I chose option number three, and it had become my new plan. No more housewifery for me. I was going to use my money for sex.
It wasn't a long-term plan. But I didn't need to decide what to do with the rest of my life, yet. One life-altering change at a time.
"It's not harebrained. I provide an opportunity in exchange for a service. Sounds like a good business proposition to me." I'd spent a lot of time putting the idea together.
Okay, three days. But it felt right. For the first time in as long as I could remember I had an idea of my very own and nobody was putting the kibosh on it.
Gray screeched around a corner, pulled the car to a fast stop. Showed exactly how much I'd gotten under his skin. He was usually much more careful with me than that. I'm not sure I'd ever even jerked against my seatbelt before.
He shut off the engine and pierced me with one of his I'm-here-to-protect-you glares. "Angel, you're talking about prostitution."
No, I wasn't. Not really.
Kind of.
I rolled my eyes and picked at a newly chipped nail. Must have done it flipping the bird so many times at the club. That had been great. This was going to be too, despite Gray's reservations. I had none. Not one. Really. "It's not like I'm a madam."
"You're paying men to have sex with you." His voice took on that growl that I normally found sexy. The brat in me rolled around in his ire like a kitten in catnip.
"I'm offering a scholarship and guaranteed admittance to a top university, plus room and board. These guys would be having lots of sex anyway.

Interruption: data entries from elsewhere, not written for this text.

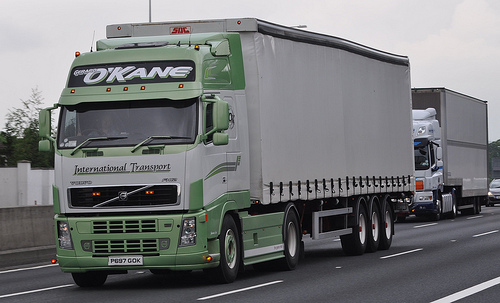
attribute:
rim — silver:
[219, 229, 249, 273]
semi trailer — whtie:
[37, 18, 417, 291]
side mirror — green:
[201, 96, 231, 146]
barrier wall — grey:
[0, 203, 59, 255]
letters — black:
[113, 257, 136, 262]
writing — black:
[112, 257, 140, 261]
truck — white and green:
[50, 17, 416, 287]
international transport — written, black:
[73, 161, 171, 174]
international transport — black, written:
[72, 160, 172, 173]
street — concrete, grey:
[1, 207, 498, 299]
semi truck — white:
[412, 84, 492, 220]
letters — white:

I'm simply asking them to limit their sexual escapades to me."
Gray latched onto a lock of my hair. He wrapped it around his finger, playing with it. "I know I said you needed to go out and find yourself, do some sexual exploration, but this is not what I meant."
His voice had dropped to that husky I-want-you sound that instantly dampened my panties. He could ask me to do almost anything in that tone of voice and I'd be begging to please.
Except this.
I still knew down to my core that Gray wanted me. But he didn't want to want me.

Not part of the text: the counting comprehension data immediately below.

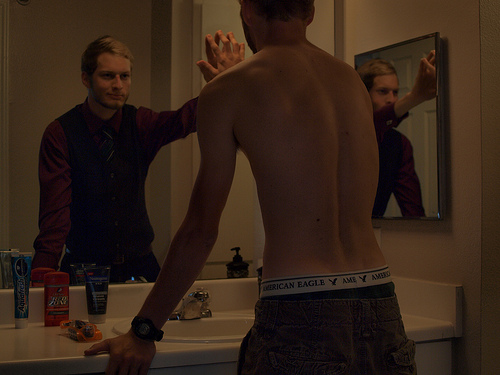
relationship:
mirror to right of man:
[343, 30, 457, 235] [31, 29, 253, 281]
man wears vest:
[40, 29, 172, 264] [57, 103, 154, 263]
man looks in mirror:
[83, 0, 419, 375] [14, 9, 363, 292]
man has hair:
[31, 33, 198, 283] [77, 30, 137, 65]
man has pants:
[83, 0, 433, 375] [233, 294, 417, 374]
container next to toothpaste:
[44, 271, 69, 326] [7, 248, 35, 330]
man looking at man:
[83, 0, 433, 375] [31, 33, 198, 283]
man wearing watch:
[83, 0, 433, 375] [118, 288, 169, 353]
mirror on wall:
[353, 31, 442, 219] [342, 1, 484, 331]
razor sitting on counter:
[53, 312, 110, 345] [2, 285, 454, 356]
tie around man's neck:
[94, 123, 121, 234] [84, 92, 146, 120]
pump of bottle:
[225, 243, 245, 256] [221, 241, 251, 279]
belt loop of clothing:
[353, 297, 380, 343] [226, 262, 425, 372]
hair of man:
[81, 34, 136, 74] [31, 33, 198, 283]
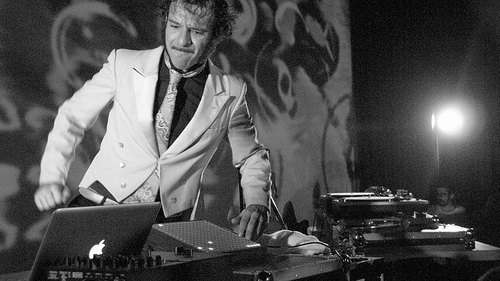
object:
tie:
[155, 50, 209, 157]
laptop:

I pushed his hand away. "I don't need another boyfriend, and I don't want a series of random one-night stands." Although my first and last one-night stand had been pretty epic. "I want to know my partners are safe and I'll be more comfortable trying different things with someone I know."
Those someones whom I knew wouldn't have a problem with my curves. I didn't want to be with anyone who was settling. I was a BBW and if I embraced my curves, I damn sure expected the men I bedded to do the same.
Even thinking that was a whole new world for me. I'd had so little self-worth for as long as I could remember. I wasn't at a hundred percent, but I was well on my way. Getting comfortable in my own skin counted for tons of percentage points. Hot raunchy sex with men who found me desirable freed me to practice feeling sexy myself.
I wanted to call Ian and Hawk up. I'd be very happy asking them to come out and play again. They both had proved to me in all the best ways that just because I wasn't a size six, or even a size sixteen, I was still beautiful, lust-worthy, fuckable.